Apparently the board of the California State Teachers’ Retirement System (CalSTRS) worries that Apple’s smartphones negatively impact child development. Presumably there will now be a lot of research on that subject. But no research is needed to prove this point: Child development in California is being negatively impacted by exploding pension costs that prevent school districts from hiring enough teachers and paying them sufficient wages. Look what has happened to the San Francisco Unified School District:
SFUSD doesn’t have enough money to attract and retain teachers because spending on pensions and other retirement costs more than doubled over the last five years, as explained here. Los Angeles Unified is in the same boat, as illustrated below and explained here:
The costs of meeting unfunded pension obligations are stripping California classrooms bare. That’s because CalSTRS’s board hid the truth. In 2005 CalSTRS was warned that it was hiding the real size and cost of pension obligations and that if not addressed at that time, classrooms down the road would be decimated by pension costs. All CalSTRS’s board had to do was tell the truth and act accordingly. But it chose another road and classrooms today are paying the price.

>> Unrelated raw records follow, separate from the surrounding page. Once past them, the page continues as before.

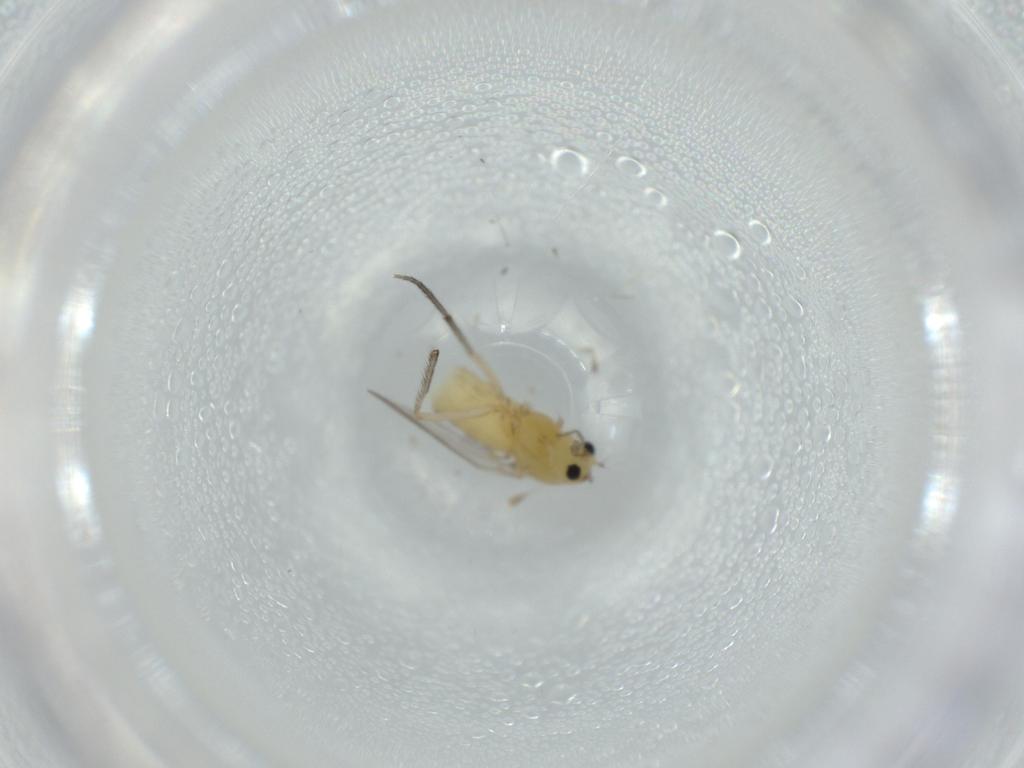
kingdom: Animalia
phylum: Arthropoda
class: Insecta
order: Diptera
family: Chironomidae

One result is that California’s gross spending per student is high but poor and minority students in states like Texas that spend less perform better. That’s in large part because tax dollars are being diverted to obligations hidden by CalSTRS’s board. Governor Brown just announced that the state expects to spend more than $16,000 per student in the next budget year yet SFUSD, LAUSD and other school districts will still not hire enough teachers and pay sufficient wages because so much of that money will go to unfunded pensions.
Math is inexorable. CalSTRS couldn’t hide the truth forever. But — in the absence of reform — there’s worse to come. No one has hurt California kids more than CalSTRS’s board. Legislators and the governor need to step up.